## Directives
(A) In the MySQL excerpt, from which version does MySQL support functional indexes?
(B) Duplicate the part of the MySQL excerpt starting with "Long story short, now" and going on through "or column prefixes.".
(C) List every statement typed at the mysql> prompt in the MySQL excerpt.

## Document text
--- start ---

A full scan again. The index we have created is not effective. Indeed any time an indexed column is involved in a function the index can not be used.

To optimize the query the workaround is rewriting it differently in order to isolate the indexed column from the function.

Let’s test the following equivalent query:

mysql> SELECT AVG(price) FROM products WHERE create_time BETWEEN '2019-10-01' AND '2019-11-01';
+------------+
| AVG(price) |
+------------+
| 202.982582 |
+------------+

mysql> EXPLAIN SELECT AVG(price) FROM products WHERE create_time BETWEEN '2019-10-01' AND '2019-11-01'\G
*************************** 1. row ***************************
           id: 1
  select_type: SIMPLE
        table: products
   partitions: NULL
         type: range
possible_keys: create_time
          key: create_time
      key_len: 5
          ref: NULL
         rows: 182
     filtered: 100.00
        Extra: Using index condition

 

Cool, now the index is used. Then rewriting the query was the typical suggestion.

Quite a simple solution, but not all the times it was possible to change the application code for many valid reasons. So, what to do then?

 

MySQL 8.0 Functional Indexes

Starting from version 8.0.13, MySQL supports functional indexes. Instead of indexing a simple column, you can create the index on the result of any function applied to a column or multiple columns.

Long story short, now you can do the following:

mysql> ALTER TABLE products ADD INDEX((MONTH(create_time)));
Query OK, 0 rows affected (0.74 sec)
Records: 0  Duplicates: 0  Warnings: 0

Be aware of the double parentheses. The syntax is correct since the expression must be enclosed within parentheses to distinguish it from columns or column prefixes.

Indeed the following returns an error:

mysql> ALTER TABLE products ADD INDEX(MONTH(create_time));
ERROR 1064 (42000): You have an error in your SQL syntax; check the manual that corresponds to your MySQL server version for the right syntax to use near 'create_time))' at line 1

Let’s check now our original query and see what happens to the EXPLAIN

mysql> SELECT AVG(price) FROM products WHERE MONTH(create_time)=10;
+------------+
| AVG(price) |
+------------+
| 202.982582 |
+------------+

 

mysql> EXPLAIN SELECT AVG(price) FROM products WHERE MONTH(create_time)=10\G
*************************** 1. row ***************************
           id: 1
  select_type: SIMPLE
        table: products
   partitions: NULL
         type: ref
possible_keys: functional_index
          key: functional_index
      key_len: 5
          ref: const
         rows: 182
     filtered: 100.00
        Extra: NULL

 

The query is no longer a full scan and runs faster. The functional_index has been used, with only 182 rows examined. Awesome.

Thanks to the functional index we are no longer forced to rewrite the query.

Which Functional Indexes are Permitted

We have seen an example involving a simple function applied to a column, but you are granted to create more complex indexes.

--- end ---

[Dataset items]

--- start ---

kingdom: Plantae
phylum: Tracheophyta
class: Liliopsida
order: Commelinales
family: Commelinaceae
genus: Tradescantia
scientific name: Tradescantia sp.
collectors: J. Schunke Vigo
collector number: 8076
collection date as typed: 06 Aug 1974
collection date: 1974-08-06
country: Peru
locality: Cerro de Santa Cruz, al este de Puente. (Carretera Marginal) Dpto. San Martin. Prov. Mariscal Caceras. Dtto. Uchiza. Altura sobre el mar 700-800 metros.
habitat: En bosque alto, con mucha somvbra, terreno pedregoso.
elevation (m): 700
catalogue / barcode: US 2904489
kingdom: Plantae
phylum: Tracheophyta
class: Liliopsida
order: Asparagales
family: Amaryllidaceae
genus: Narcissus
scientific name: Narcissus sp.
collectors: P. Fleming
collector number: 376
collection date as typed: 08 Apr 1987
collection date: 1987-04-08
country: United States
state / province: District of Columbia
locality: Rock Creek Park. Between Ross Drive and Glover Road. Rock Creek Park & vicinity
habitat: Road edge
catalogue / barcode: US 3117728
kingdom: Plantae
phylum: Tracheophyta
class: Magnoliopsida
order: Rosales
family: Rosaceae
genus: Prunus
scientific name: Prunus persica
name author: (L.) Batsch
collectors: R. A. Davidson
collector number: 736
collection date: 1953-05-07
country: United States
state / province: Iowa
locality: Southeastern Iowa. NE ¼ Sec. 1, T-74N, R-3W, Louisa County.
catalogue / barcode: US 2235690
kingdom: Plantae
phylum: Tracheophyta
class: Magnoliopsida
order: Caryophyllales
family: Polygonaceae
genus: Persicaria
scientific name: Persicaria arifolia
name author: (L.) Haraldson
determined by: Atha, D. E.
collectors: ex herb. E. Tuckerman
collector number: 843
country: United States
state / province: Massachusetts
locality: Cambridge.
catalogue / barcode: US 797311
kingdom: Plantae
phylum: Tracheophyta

--- end ---

## Answer set
(A) Version 8.0.13.

(B)
Long story short, now you can do the following:

mysql> ALTER TABLE products ADD INDEX((MONTH(create_time)));
Query OK, 0 rows affected (0.74 sec)
Records: 0  Duplicates: 0  Warnings: 0

Be aware of the double parentheses. The syntax is correct since the expression must be enclosed within parentheses to distinguish it from columns or column prefixes.

(C)
SELECT AVG(price) FROM products WHERE create_time BETWEEN '2019-10-01' AND '2019-11-01';
EXPLAIN SELECT AVG(price) FROM products WHERE create_time BETWEEN '2019-10-01' AND '2019-11-01'\G
ALTER TABLE products ADD INDEX((MONTH(create_time)));
ALTER TABLE products ADD INDEX(MONTH(create_time));
SELECT AVG(price) FROM products WHERE MONTH(create_time)=10;
EXPLAIN SELECT AVG(price) FROM products WHERE MONTH(create_time)=10\G